Adams v. Contributory Retirement Appeal Board

Smith, J.

(dissenting). The law is clear. An applicant for accidental disability retirement under G. L. c. 32, § 7(1), as appearing in St. 1982, c. 630, § 18, must prove permanent and total disability “by reason of a personal injury sustained or a hazard undergone as a result of and while in the performance of, his duties at some definite place and at some definite time.” To succeed, the applicant must prove that the disability arose (1) “either from a specific incident or series of incidents at work,” or (2) from gradual deterioration, caused not by wear and tear but rather “from an identifi-cable condition that is not common and necessary to all or a great many occupations.” Zerofski’s Case, 385 Mass. 590, 594-595 (1982). “Proof of either hypothesis ha[s] to satisfy the strict causation standard imposed by the controlling statute: that the [applicant’s] employment was ‘a natural and proximate cause of the incapacity.’ ” Blanchette v. Contributory Retirement Appeal Bd., 20 Mass. App. Ct. 479, 485 (1985).

The fact that an applicant, such as Adams, may have a preexisting medical condition does not bar recovery or lessen or increase his or her burden. He or she still must establish that the preexisting condition was aggravated by a specific incident or series of incidents at work, or by gradual deterioration, other than wear and tear. Zerofski’s Case, 385 Mass. at 592-593. However, “when work is merely a contributing cause of the injury the ‘natural and proximate result’ test for causation necessary to the recovery of accidental disability retirement benefits under G. L. c. 32, § 7(1), has not been satisfied.” Blanchette v. Contributory Retirement Appeal Bd., supra at 487, quoting from Campbell v. Contributory Retirement Appeal Bd., 17 Mass. App. Ct. 1018 (1984). The fact that we remanded this case to CRAB for further proceedings does not, in any way, lessen Adams’s burden.

I agree with the majority that the line between compensa-ble injury and mere “wear and tear” is a delicate one. Moreover, I agree that “[frequency and intensity of activity compared to other occupations are factors in deciding whether the activity will support a claim for benefits after injury.” *179However, on each occasion where those factors were considered, the decision denied recovery because the injury resulted from mere wear and tear. See Burns’s Case, 266 Mass. 516 (1929) (watchman denied recovery where his heart failure was due to the aggravating effect of miles of nightly walking upon a preexisting heart condition); Pimental’s Case, 235 Mass. 598 (1920) (recovery denied where years of sitting with poor posture to roll cigars caused nerve disorder); Spalla’s Case, 320 Mass. 416, 418 (1946) (evidence that years of hard labor weakened abdominal walls insufficient to permit recovery).

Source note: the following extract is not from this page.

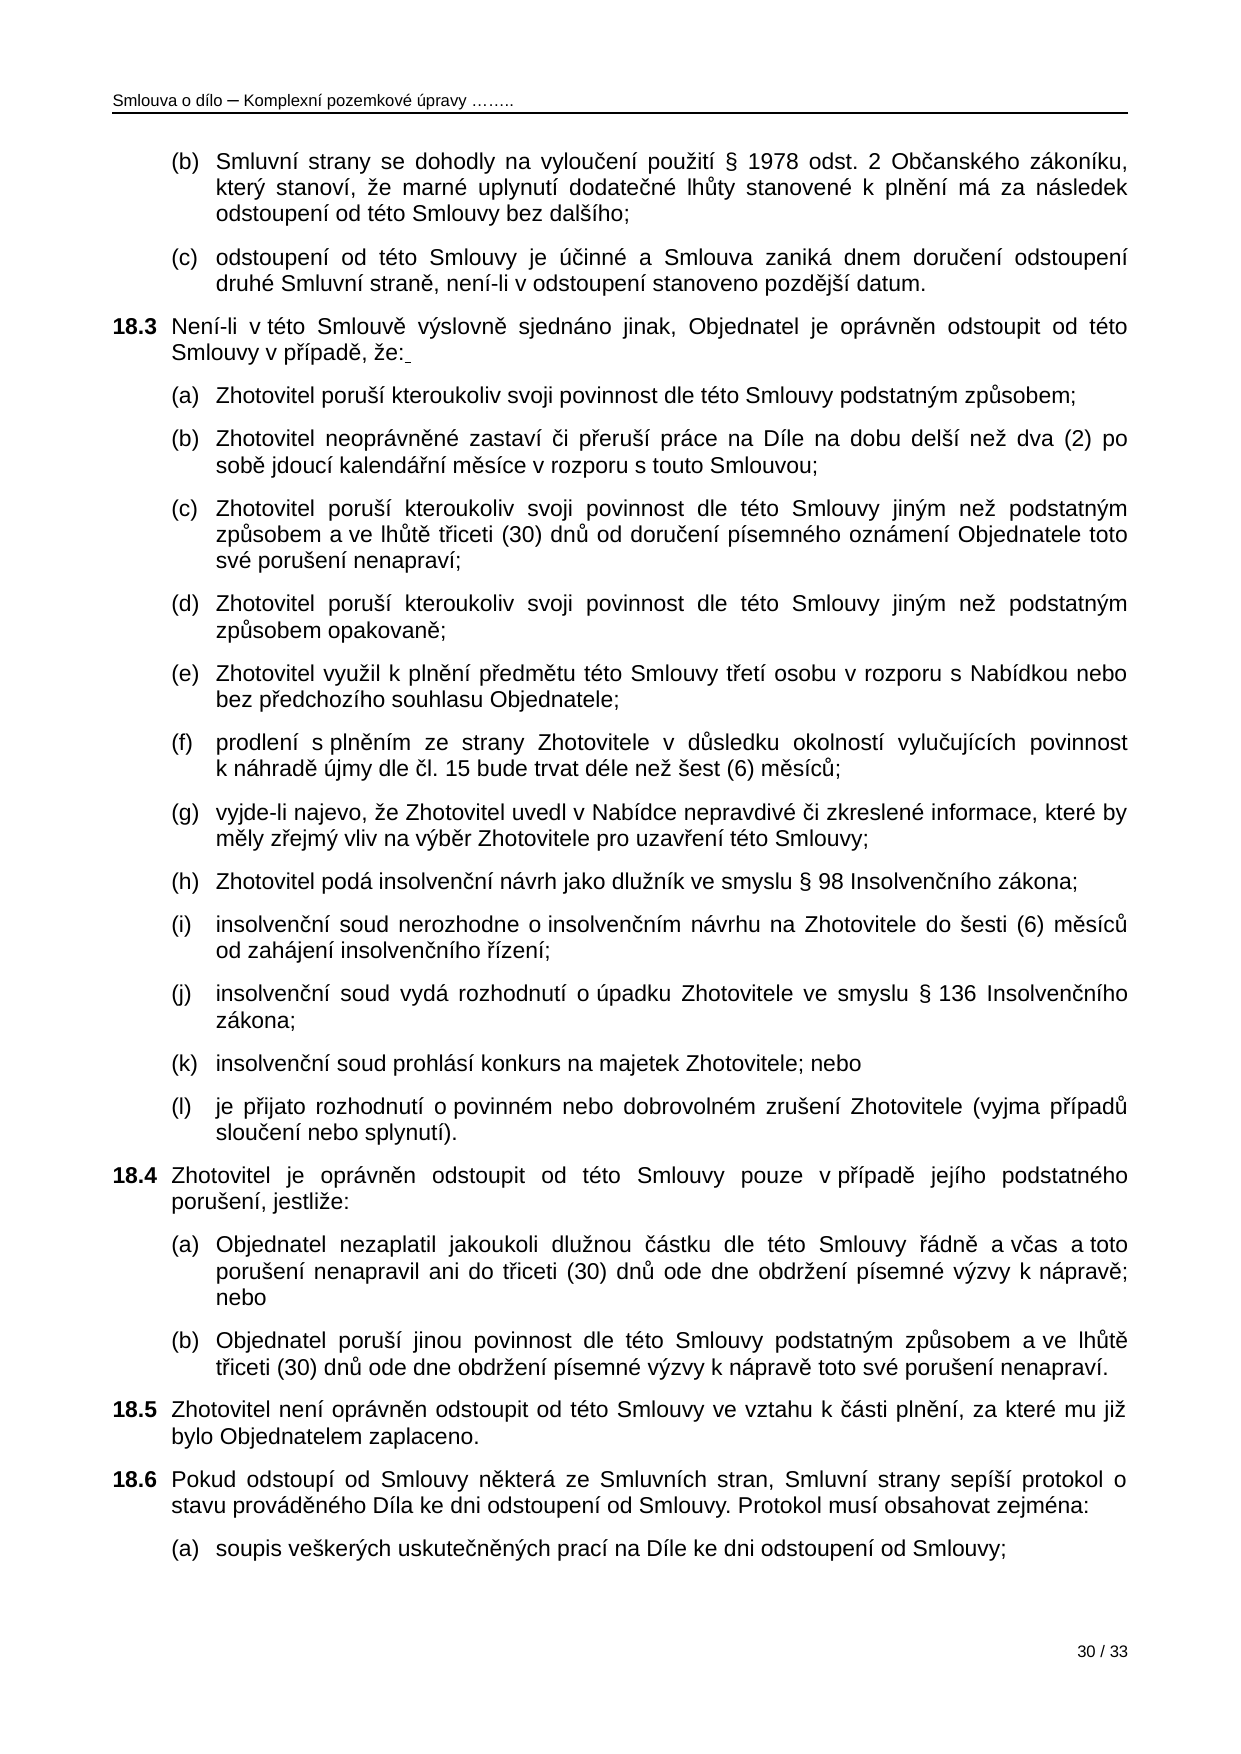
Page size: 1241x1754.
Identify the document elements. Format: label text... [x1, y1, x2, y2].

Here, the majority identifies the condition in Adams’s employment that is not common and necessary to all or a great many occupations to be “bending which was deeper, more frequent, and more intense than that which would be expected in the general run of occupations.” The majority do not cite a single decision which holds that “bending” of the magnitude it describes is an identificable condition that would permit this applicant to receive accidental disability.1 Moreover, the opinion fails to mention the considerable number of decisions in which the court concluded that the gradual deterioration was caused by “wear and tear.” See Zerofski’s Case, 385 Mass. at 593-595.

This case is remarkably similar to Blanchette v. Contributory Retirement Appeal Bd., supra, in which this court in affirming CRAB’s denial of an application for accidental retirement benefits, stated, “In upholding the decicion of [CRAB] we have given consideration to: . . . the board’s experience in the area and its function in applying the controlling statute, necessarily on a case-by-case basis, to a difficult area of the law; and . . . [CRAB’s] prerogative in this case ... to decide the probative value of the evidence, and to reject the opinion of an essential medical expert which was, *180at best, equivocal . . . .” 20 Mass. App. Ct. at 487-488. That language is particularly appropriate to this matter.

I respectfully dissent.

In McManus’s Case, 328 Mass. 171 (1951), cited by the majority in a different context, the employee was injured when he bent over to pick up a hose. The injury, therefore, arose from a specific incident and not from gradual deterioration caused by frequent bending.